6. Physical Fitness and Exercise
People who don’t seek professional vertigo help often are unable to maintain their previous level of physical fitness or exercise as often as usual. This leads to loss of muscle strength and cardiovascular endurance. Lack of exercise also negatively affects mental health from reduced exercise-related endorphins in the brain.
7. Self Esteem
Lack of exercise and being unable to perform at your job reduces self esteem. This negative effect on self esteem appears to be cumulative over time, with many of my patients reporting less self esteem as the vertigo symptoms continue to affect their emotions, their daily work capacity and exercise routine.
Seeking professional vertigo help can improve your self esteem and quality of daily life by getting you back on track in these important areas.
Many people who contact me for a Private Consultation are able to return to exercise, return to work and return to driving as soon as a successful outcome is reached. I always encourage a swift return to normal activities as soon as vertigo is resolved to prevent a downward spiral.
I love the humorous quote, “I am in no shape to exercise!” But sadly, that is how many people feel if they delay seeking professional vertigo help for too long.

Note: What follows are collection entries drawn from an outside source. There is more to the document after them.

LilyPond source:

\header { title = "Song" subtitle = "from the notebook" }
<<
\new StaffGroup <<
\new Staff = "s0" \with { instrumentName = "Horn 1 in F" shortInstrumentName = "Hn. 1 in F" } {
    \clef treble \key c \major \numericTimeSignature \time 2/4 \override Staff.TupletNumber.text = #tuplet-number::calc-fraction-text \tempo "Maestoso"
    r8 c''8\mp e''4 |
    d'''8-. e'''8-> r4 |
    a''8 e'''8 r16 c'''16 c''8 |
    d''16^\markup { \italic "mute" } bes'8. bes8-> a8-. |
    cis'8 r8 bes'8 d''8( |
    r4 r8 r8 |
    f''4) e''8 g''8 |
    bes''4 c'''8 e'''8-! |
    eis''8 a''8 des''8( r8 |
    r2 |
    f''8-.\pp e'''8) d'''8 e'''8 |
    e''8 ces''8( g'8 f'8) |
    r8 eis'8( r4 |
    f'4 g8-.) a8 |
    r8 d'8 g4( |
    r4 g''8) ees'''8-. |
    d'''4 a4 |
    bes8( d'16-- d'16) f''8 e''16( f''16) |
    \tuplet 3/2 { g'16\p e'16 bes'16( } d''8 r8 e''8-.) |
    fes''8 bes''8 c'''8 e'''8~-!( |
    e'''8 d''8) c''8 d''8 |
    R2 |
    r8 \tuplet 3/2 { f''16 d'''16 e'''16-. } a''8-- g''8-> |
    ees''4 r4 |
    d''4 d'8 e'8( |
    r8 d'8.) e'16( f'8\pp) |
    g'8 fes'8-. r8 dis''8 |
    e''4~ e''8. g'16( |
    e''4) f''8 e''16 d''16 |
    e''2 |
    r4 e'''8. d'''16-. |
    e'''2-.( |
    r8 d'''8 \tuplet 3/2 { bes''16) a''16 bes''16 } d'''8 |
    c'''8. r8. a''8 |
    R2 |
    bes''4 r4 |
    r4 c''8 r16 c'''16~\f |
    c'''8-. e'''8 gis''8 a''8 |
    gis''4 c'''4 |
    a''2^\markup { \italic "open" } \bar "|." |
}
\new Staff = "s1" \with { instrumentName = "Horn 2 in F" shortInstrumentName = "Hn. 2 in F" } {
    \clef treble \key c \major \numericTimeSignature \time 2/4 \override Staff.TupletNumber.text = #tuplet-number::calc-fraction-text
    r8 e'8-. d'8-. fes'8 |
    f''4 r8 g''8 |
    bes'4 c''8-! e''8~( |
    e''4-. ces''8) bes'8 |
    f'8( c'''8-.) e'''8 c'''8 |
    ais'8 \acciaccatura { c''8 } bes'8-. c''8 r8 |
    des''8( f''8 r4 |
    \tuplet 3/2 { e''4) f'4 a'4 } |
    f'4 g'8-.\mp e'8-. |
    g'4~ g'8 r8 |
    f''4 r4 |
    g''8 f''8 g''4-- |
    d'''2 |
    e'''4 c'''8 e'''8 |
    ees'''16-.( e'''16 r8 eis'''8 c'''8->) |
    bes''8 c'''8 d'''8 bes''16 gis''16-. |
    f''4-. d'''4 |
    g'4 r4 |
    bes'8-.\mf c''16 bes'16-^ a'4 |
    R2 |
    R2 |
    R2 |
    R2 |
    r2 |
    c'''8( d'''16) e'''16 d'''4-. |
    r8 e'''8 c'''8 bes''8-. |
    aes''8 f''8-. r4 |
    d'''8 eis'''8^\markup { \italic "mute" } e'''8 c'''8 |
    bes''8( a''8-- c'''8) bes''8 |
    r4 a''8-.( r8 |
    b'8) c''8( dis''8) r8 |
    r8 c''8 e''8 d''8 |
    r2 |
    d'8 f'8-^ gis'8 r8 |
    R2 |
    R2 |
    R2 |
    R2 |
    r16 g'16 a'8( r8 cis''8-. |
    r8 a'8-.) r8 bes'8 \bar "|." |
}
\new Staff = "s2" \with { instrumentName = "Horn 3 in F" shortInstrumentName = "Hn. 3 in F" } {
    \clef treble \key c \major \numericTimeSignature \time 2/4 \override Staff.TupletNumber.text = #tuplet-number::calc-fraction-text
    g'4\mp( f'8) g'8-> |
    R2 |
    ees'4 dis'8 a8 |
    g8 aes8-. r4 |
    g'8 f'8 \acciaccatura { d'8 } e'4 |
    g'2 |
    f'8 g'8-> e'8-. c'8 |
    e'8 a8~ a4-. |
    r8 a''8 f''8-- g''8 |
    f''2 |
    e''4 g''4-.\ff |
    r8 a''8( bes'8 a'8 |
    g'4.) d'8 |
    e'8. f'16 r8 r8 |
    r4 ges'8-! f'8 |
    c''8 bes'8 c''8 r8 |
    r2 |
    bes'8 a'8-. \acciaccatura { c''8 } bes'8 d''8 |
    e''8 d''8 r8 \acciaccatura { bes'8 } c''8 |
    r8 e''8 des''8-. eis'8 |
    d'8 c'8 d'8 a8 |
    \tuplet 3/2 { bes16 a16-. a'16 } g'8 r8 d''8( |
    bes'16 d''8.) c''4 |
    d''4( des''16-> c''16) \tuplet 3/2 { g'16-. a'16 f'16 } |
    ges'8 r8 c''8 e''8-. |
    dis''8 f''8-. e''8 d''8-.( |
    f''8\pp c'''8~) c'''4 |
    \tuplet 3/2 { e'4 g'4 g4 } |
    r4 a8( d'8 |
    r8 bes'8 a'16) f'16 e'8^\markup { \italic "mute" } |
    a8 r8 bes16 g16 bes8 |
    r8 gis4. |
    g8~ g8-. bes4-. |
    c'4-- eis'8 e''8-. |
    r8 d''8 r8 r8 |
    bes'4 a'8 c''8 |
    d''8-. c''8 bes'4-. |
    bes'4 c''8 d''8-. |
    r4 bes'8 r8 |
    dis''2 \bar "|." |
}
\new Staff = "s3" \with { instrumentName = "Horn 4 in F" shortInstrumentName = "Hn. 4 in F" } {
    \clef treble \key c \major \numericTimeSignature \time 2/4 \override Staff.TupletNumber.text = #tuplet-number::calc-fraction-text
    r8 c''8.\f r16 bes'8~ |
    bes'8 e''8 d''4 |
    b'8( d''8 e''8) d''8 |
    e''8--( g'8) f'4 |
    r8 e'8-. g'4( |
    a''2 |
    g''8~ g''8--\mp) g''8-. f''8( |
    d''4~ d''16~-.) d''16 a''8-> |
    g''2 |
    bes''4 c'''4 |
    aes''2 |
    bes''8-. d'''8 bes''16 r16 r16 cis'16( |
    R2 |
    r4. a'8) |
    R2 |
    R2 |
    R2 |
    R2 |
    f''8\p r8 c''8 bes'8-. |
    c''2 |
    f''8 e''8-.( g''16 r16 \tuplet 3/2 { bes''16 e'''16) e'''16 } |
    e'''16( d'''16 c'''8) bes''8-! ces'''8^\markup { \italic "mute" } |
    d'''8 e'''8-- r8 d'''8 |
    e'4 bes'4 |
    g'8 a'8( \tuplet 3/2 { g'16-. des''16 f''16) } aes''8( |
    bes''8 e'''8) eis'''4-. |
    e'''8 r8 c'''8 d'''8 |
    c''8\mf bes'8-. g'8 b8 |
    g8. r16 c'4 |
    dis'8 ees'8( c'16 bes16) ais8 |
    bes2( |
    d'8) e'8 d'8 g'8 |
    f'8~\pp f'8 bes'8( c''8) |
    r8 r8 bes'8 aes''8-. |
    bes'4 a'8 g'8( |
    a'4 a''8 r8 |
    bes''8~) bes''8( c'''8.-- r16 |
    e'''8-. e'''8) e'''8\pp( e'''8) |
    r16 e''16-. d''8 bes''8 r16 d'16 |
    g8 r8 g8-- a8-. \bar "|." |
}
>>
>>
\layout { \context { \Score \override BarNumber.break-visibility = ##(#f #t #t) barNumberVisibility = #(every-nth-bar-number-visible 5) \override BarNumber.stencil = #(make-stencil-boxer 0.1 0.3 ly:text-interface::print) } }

This blog is provided for informational purposes only. The content and any comments by Dr. Kim Bell, DPT are not intended to be a substitute for professional medical advice, diagnosis, or treatment. Always seek the advice of your physician or other qualified health provider with any questions you may have regarding a medical condition. The details of any case mentioned in this post represent a typical patient that Dr. Bell might see and do not describe the circumstances of a specific individual.
Who would you recommend in the Seattle area? I live 60 miles north in Skagit County. I had two moments about 3 weeks ago where i felt real lightheaded, I went to see my doctor and did blood work, an ekg, a ct scan, a mri, and a us carotid bilateral. All test were normal. The
first week a had spells of dizzyness, the second week was almost normal. Then about 4 days ago I felt dizzy for 2 mornings, then would feel ok the rest of the day. Feeling a little lightheaded today. Thanks Mike
You can search for a provider in your area with this blog.
Also, I suggest for you to check out my articles on BPPV.
would my primary doctor be as good as a vertigo specialist in dealing with this ailment.my doctor said he could set me up with physical therapy for this problem if the vestibular exercises didnt work.
Your primary doctor is a great place to start! They can check you for basic medical problems that cause dizziness and vertigo.
For a vestibular evaluation, I suggest you seek specialized care from someone that you can find using the resources I provide in this article.
That would be a vestibular physical therapist. That is different from general physical therapy.
You may also be able to get a vestibular exam by a Neurotologist or Otologist, or an Otoneurologist, or an Audiologist.
Hi, Ive had vertigo for 26 days. Through my provider and urgent care I have been guided to seek an ENT and PT. Appointments are not readily available until the end of April. Ive tried various exercises, Epley etc. i just read your article 7 Reasons and that is exactly where I am at. Sad about it. I just want my life back! 🙁
I am British and living in Spain.
do you know if there are any vestibular centres or specialists in the Almeria province, Andalucía, Spain.
No I do not personally know of anyone specialists in your area.
This blog will help you find online directories that you can search.